The period that followed was an era of bipartism. AIBEA grew from strength to strength under the stewardship of Com. Prabhat Kar. In 1967 he was elected to the Parliament for the second time. In 1969 when 14 major banks were nationalised Com. Prabhat Kar along with Com. Parvana met the then Prime Minister Mrs. Indira Gandhi and suggested improvements in the structure of the Banks.

Having thus far devoted his attention to aspects of wages and service conditions, in the 17th Conference of the AIBEA held at Madras in 1973, Com. Prabhat made a bold departure by laying more emphasis on national problems and called for a change in the credit policies of the government. This concern for the nation, the role the banking industry played in the growth of the nation, and the potential of the bank employees to influence this role played by the industry in the nation’s growth, increased over the years. In successive conferences Com. Prabhat’s emphasis on this sphere of activity also increased as this conviction grew,

A personal and organisational set back for Com. Prabhat was the passing away of Com. Parvana in 1975. His responsibilities increased as a result of this sad loss.
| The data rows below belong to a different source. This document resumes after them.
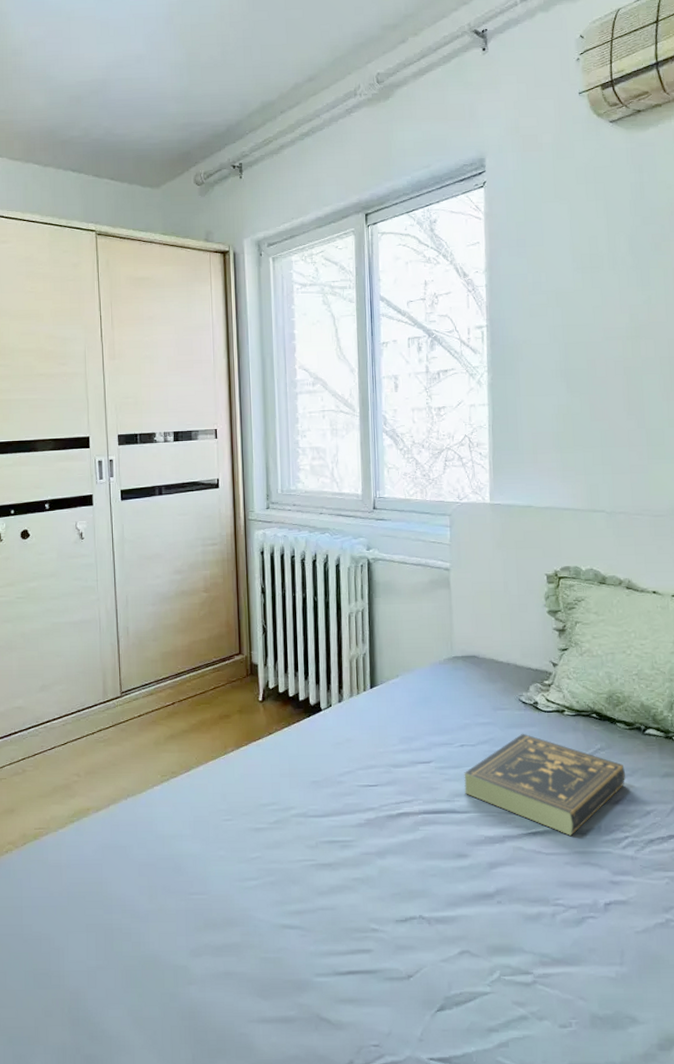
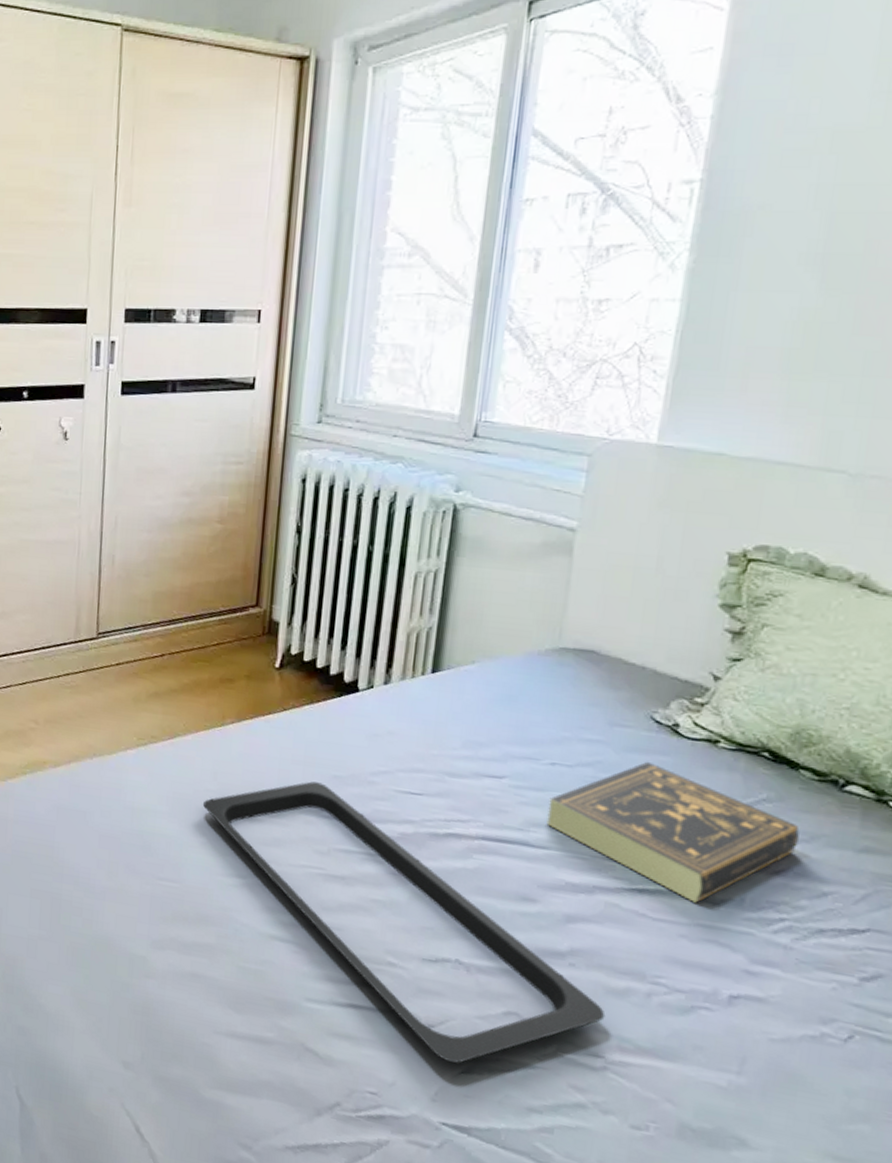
serving tray: none [218,789,528,1005] -> present [203,781,606,1064]

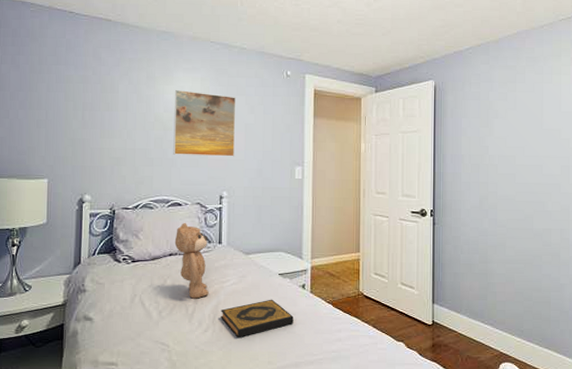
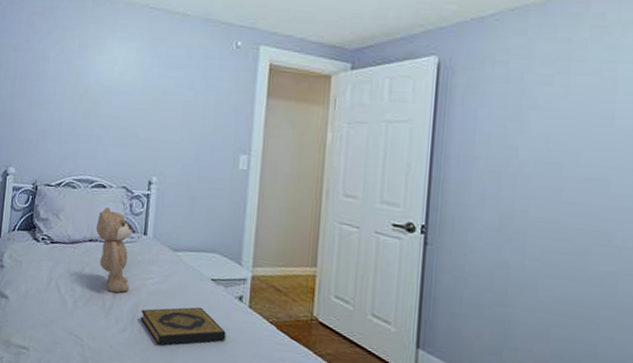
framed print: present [173,90,236,157] -> none [101,61,175,138]

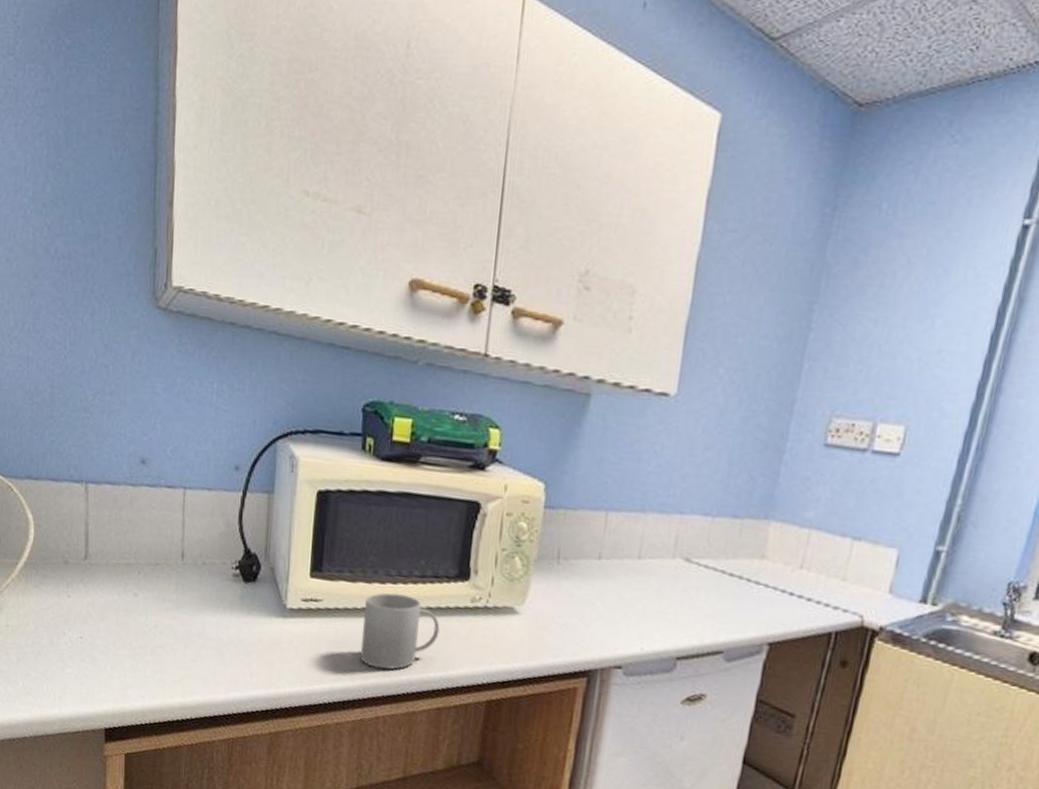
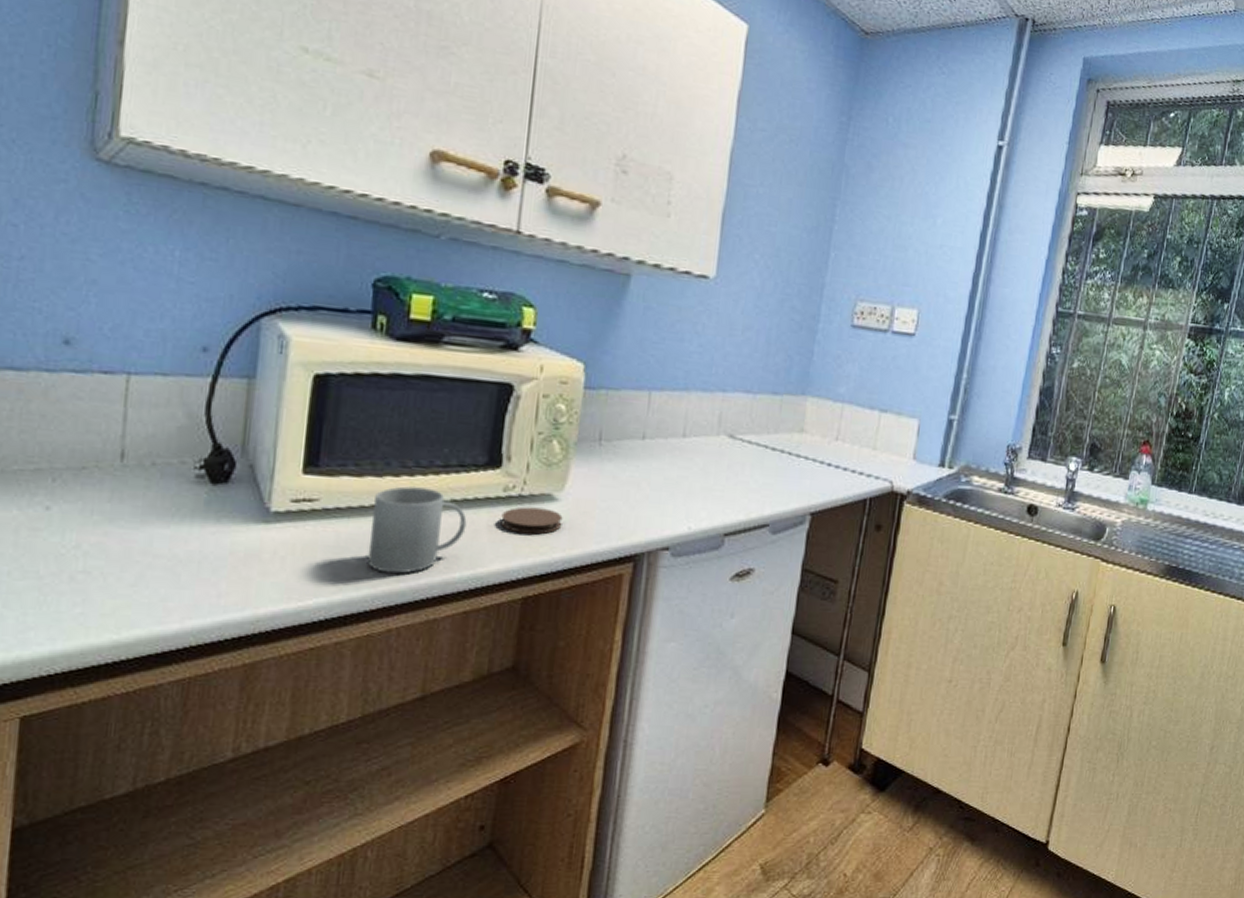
coaster: none [468,617,523,645] -> present [500,507,563,535]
In the period that followed, the securing of the III Bipartite settlement formed one of the sternest of organisational challenges faced by Com. Prabhat in his long tenure as pilot of the movement. The government at the helm of affairs was the Janata Government which had triumphed at the hustings with a massive mandate from the electorate in the aftermath of the emergency. And the Government was headed by Morarji Desai as the Prime Minister. When the AIBEA proposed the long overdue wage revision for bank employees it was the Prime Minister himself who thundered that bank employees enjoyed best of both the worlds and therefore there was no question of any wage increase for them. Not only did the government rule out any wage revision but also simultaneously attempted to foist the obnoxious Boothalingam Committee D. A, formula on the bank employees. The resistance to imposition of this formula in other industries was tepid.

A battle royal ensued therefore between the AIBEA and the government in which Com. Prabhat directed the use of every known item of weaponry from work-to- rule and other forms of agitation to novel methods like short duration strikes at different centres. The government had to finally bow before the combined might of the bank employees and Com. Prabhat once again achieved the impossible by signing the III Bipartite Settlement.

The Fourth Bipartite Settlement, came to the Bank employees virtually on a silver platter as it was achieved with comparatively less struggle. The movement had come full circle under the stewardship of Com. Prabhat. It has progressed from the situation of protracted battles for small gains to that of limited struggles for major gains. The subsequent period witnessed Com. Prabhat busily engaged in the task of organising the officers under the banner of the AIBOA of which he was the Founder President.

In the midst of these activities Com. Prabhat travelled to Nizamabad in Andhra Pradesh on 24-11-1984 to inaugurate the Conference of State Bank of Hyderabad Staff Association. While on his way back to Hyderabad from this Conference, he collapsed in the car in which he was travelling. It was 9-30 p.m. of 27th November 1984.

Thus he passed on to the ages, serving the cause for which he lived upto the last breath of his life. There are only a few who continue to live beyond the grave, for whom death signifies nothing more than the mere consignment of mortal remains to dust. That immortality is truly noble which is achieved in the cause of organising the masses. That immortality is uniquely Prabhat’s.